Less than a month before Opec meets to set oil output for peak winter demand, countries accounting for almost a third of production are either without an energy minister or getting used to a new one.
Opec's second biggest producer Iran installed a caretaker oil minister on Sunday after President Mahmoud Ahmaninejad abruptly announced the departure of Kazem Vaziri-Hamaneh. Kuwait's oil portfolio is also in temporary hands, with no permanent appointment in sight, after Sheikh Ali al-Jarrah al-Sabah resigned at the end of June. A new president and new energy team have taken charge in Africa's biggest producer Nigeria, where kidnappings and attacks have plunged the oil industry into crisis.
Iraq's government is on the brink of collapse and Hussain al-Shahristani's days at the oil ministry may be numbered. In any other organisation, decision-making could be expected to seize up. But Saudi Arabia oils the machinery of Opec and the kingdom's energy portfolio is secure in the hands of Ali Al-Naimi, oil minister of the world's top exporter since 1995.
"My take on it is that Ali Al-Naimi is running the show and I don't think any of these changes will alter that," said Paul Tossetti, director of market analysis at consultants PFC Energy. When Opec meets on September 11 in Vienna, Naimi will need all his acumen to balance consumer calls for more oil against the very real concern problems with US sub-prime loans are poisoning other markets and asset classes.
Manouchehr Takin, senior petroleum upstream analyst at the Centre for Global Energy Studies in London, said modern Opec policy was solidly founded on market economics. The days of political grandstanding were consigned to the past. "It is much more business oriented and less subject to the vagaries of changing political shades," he said.
"Of course it would be better to have ministers with full portfolios because deputies have less authority. But decisions are prepared and analysed by technical experts so the fact that the minister is not present is not that critical."
"And the so-called kingpin is the Saudi oil minister and Saudi oil policy because Saudi Arabia has more than 11 million barrels per day of production capacity."
Paul Horsnell, managing director at Barclays Capital, said Opec was at its most potent when Saudi Arabia, Iran and Venezuela were in agreement over policy direction. "And in terms of the broad sweep of overall policy, that is the case now." At two meetings late last year Opec agreed to reduce oil supplies by a total 1.7 million barrels per day, or roughly six percent. The 10 members that signed up to the deal - Iraq and new member Angola stand outside it - have broadly adhered to it.
More recently consumer nations have been pleading for Opec to release more oil, fearful prices that hit a record $78.77 a barrel on August 1 will hurt economic growth.
But oil producers are warily watching world financial markets, where waves from the US sub-prime loans market wiped billions of dollars off share prices and 11 percent off oil this month. Opec's 12 members pump roughly 30 million barrels per day into the 85 million bpd world market and have another three million bpd of spare capacity, most of it in Saudi Arabia.

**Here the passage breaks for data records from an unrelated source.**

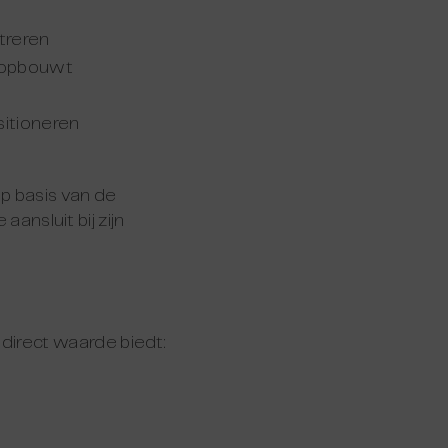
treren
s opbouwt
ositioneren
p basis van de
aansluit bij zijn
direct waarde biedt: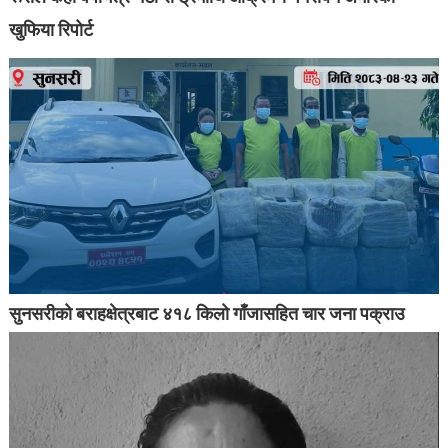
खुफिया रिपोर्ट
सुनसरीको बराहक्षेत्रबाट ४१८ किलो गाँजासहित चार जना पक्राउ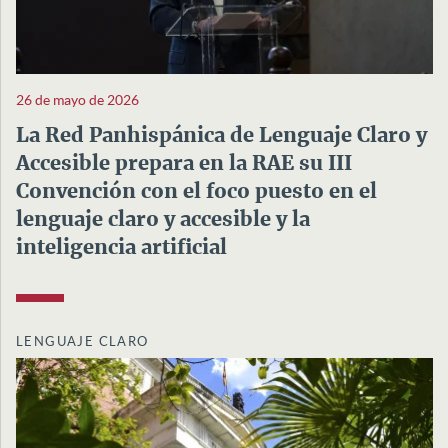
26 de mayo de 2026
La Red Panhispánica de Lenguaje Claro y
Accesible prepara en la RAE su III
Convención con el foco puesto en el
lenguaje claro y accesible y la
inteligencia artificial
LENGUAJE CLARO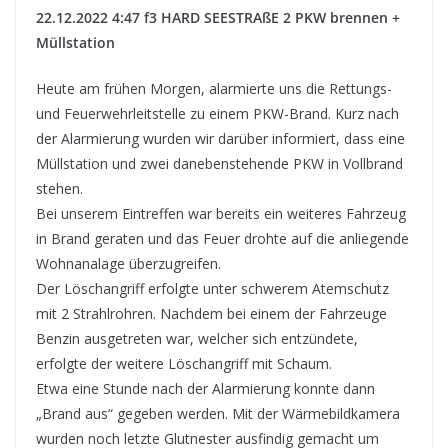
22.12.2022 4:47 f3 HARD SEESTRAßE 2 PKW brennen +
Müllstation
Heute am frühen Morgen, alarmierte uns die Rettungs-
und Feuerwehrleitstelle zu einem PKW-Brand. Kurz nach
der Alarmierung wurden wir darüber informiert, dass eine
Müllstation und zwei danebenstehende PKW in Vollbrand
stehen.
Bei unserem Eintreffen war bereits ein weiteres Fahrzeug
in Brand geraten und das Feuer drohte auf die anliegende
Wohnanalage überzugreifen.
Der Löschangriff erfolgte unter schwerem Atemschutz
mit 2 Strahlrohren. Nachdem bei einem der Fahrzeuge
Benzin ausgetreten war, welcher sich entzündete,
erfolgte der weitere Löschangriff mit Schaum.
Etwa eine Stunde nach der Alarmierung konnte dann
„Brand aus“ gegeben werden. Mit der Wärmebildkamera
wurden noch letzte Glutnester ausfindig gemacht um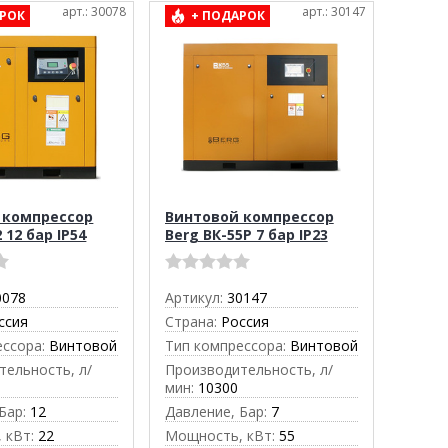
арт.: 30078
арт.: 30147
РОК
+ ПОДАРОК
 компрессор
Винтовой компрессор
 12 бар IP54
Berg ВК-55Р 7 бар IP23
0078
Артикул:
30147
ссия
Страна:
Россия
ессора:
Винтовой
Тип компрессора:
Винтовой
тельность, л/
Производительность, л/
мин:
10300
Бар:
12
Давление, Бар:
7
 кВт:
22
Мощность, кВт:
55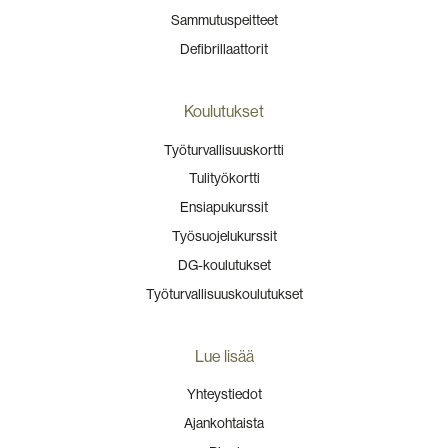
Sammutuspeitteet
Defibrillaattorit
Koulutukset
Työturvallisuuskortti
Tulityökortti
Ensiapukurssit
Työsuojelukurssit
DG-koulutukset
Työturvallisuuskoulutukset
Lue lisää
Yhteystiedot
Ajankohtaista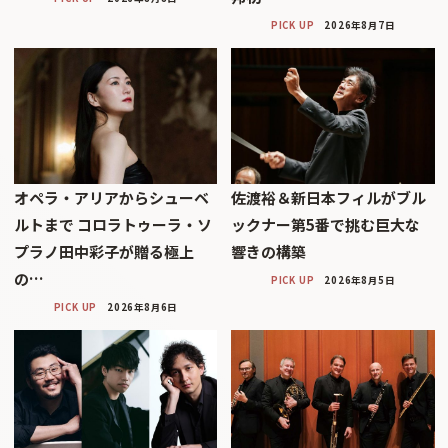
PICK UP
2026年8月7日
オペラ・アリアからシューベ
佐渡裕＆新日本フィルがブル
ルトまで コロラトゥーラ・ソ
ックナー第5番で挑む巨大な
プラノ田中彩子が贈る極上
響きの構築
の…
PICK UP
2026年8月5日
PICK UP
2026年8月6日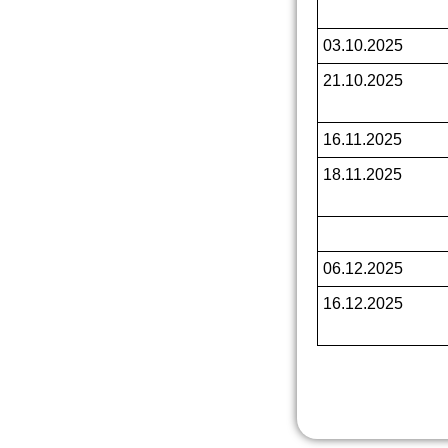
03.10.2025
21.10.2025
16.11.2025
18.11.2025
06.12.2025
16.12.2025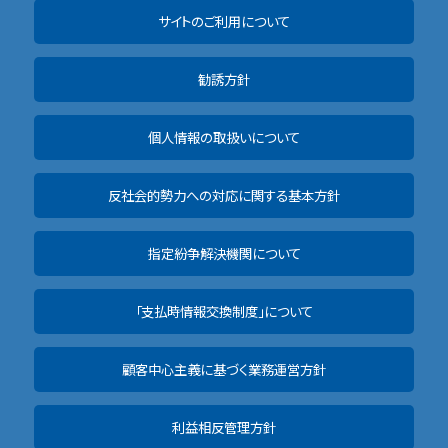
サイトのご利用について
勧誘方針
個人情報の取扱いについて
反社会的勢力への対応に関する基本方針
指定紛争解決機関について
「支払時情報交換制度」について
顧客中心主義に基づく業務運営方針
利益相反管理方針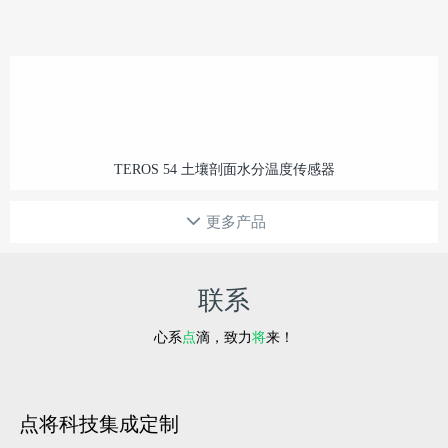
TEROS 54 土壤剖面水分温度传感器
更多产品
联系
心系
点
滴，致力
将
来！
点将科技集成定制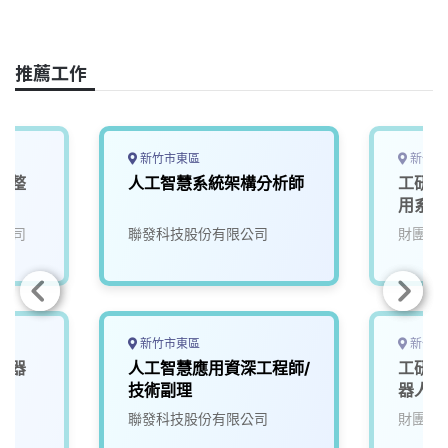
a
i
h
i
o
c
n
r
n
p
e
e
e
k
y
推薦工作
b
a
e
L
o
d
d
i
o
s
I
n
k
n
k
新竹市東區
新竹縣
電整
人工智慧系統架構分析師
工研院
用系統
公司
聯發科技股份有限公司
財團法
新竹市東區
新竹縣
機器
人工智慧應用資深工程師/
工研院
4)
技術副理
器人大腦
(A00
院
聯發科技股份有限公司
財團法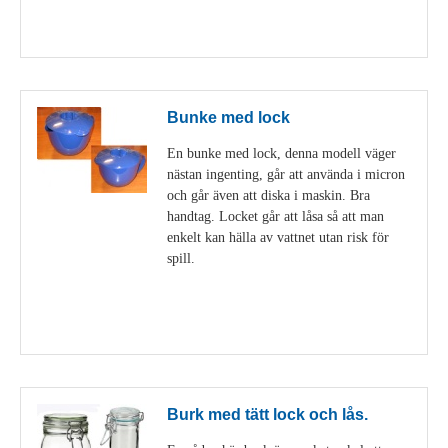
Visa detaljer
Bunke med lock
En bunke med lock, denna modell väger
nästan ingenting, går att använda i micron
och går även att diska i maskin. Bra
handtag. Locket går att låsa så att man
enkelt kan hälla av vattnet utan risk för
spill.
Visa detaljer
Burk med tätt lock och lås.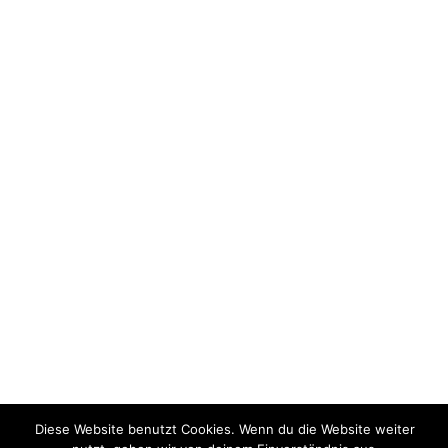
Diese Website benutzt Cookies. Wenn du die Website weiter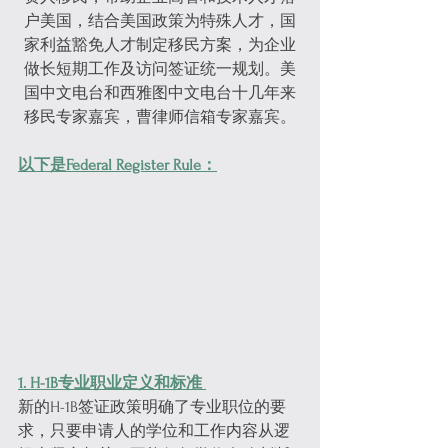
户美国，结合美国政策为特殊人才，国
家利益豁免人才制定移民方案，为企业
做长短期工作及访问签证统一规划。美
国中文电台和西雅图中文电台十几年来
移民专家嘉宾，曹律师信箱专家嘉宾。
以下是Federal Register Rule：
1. H-1B专业职业定义和标准 
新的H-1B签证政策明确了专业职位的要
求，只要申请人的学位和工作内容从逻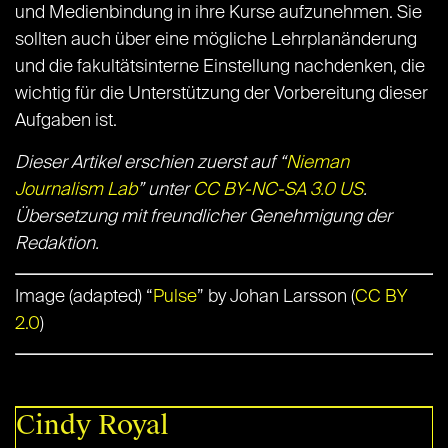
und Medienbindung in ihre Kurse aufzunehmen. Sie
sollten auch über eine mögliche Lehrplanänderung
und die fakultätsinterne Einstellung nachdenken, die
wichtig für die Unterstützung der Vorbereitung dieser
Aufgaben ist.
Dieser Artikel erschien zuerst auf “
Nieman
Journalism Lab
” unter
CC BY-NC-SA 3.0 US
.
Übersetzung mit freundlicher Genehmigung der
Redaktion.
Image (adapted) “
Pulse
” by Johan Larsson (
CC BY
2.0
)
Cindy Royal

They have rebuffed consumer calls for more oil, arguing crude supplies are ample and a shortage of global refining capacity has contributed to high prices. Geoff Pyne, energy consultant at enerpyltd.com, said the absence of some permanent ministers may play into the hands of those who favour leaving output unchanged for now. "It makes it more likely that they will do nothing," he said. "The global economy provides them with an excuse not to increase. They don't want an increase in production that might collapse prices."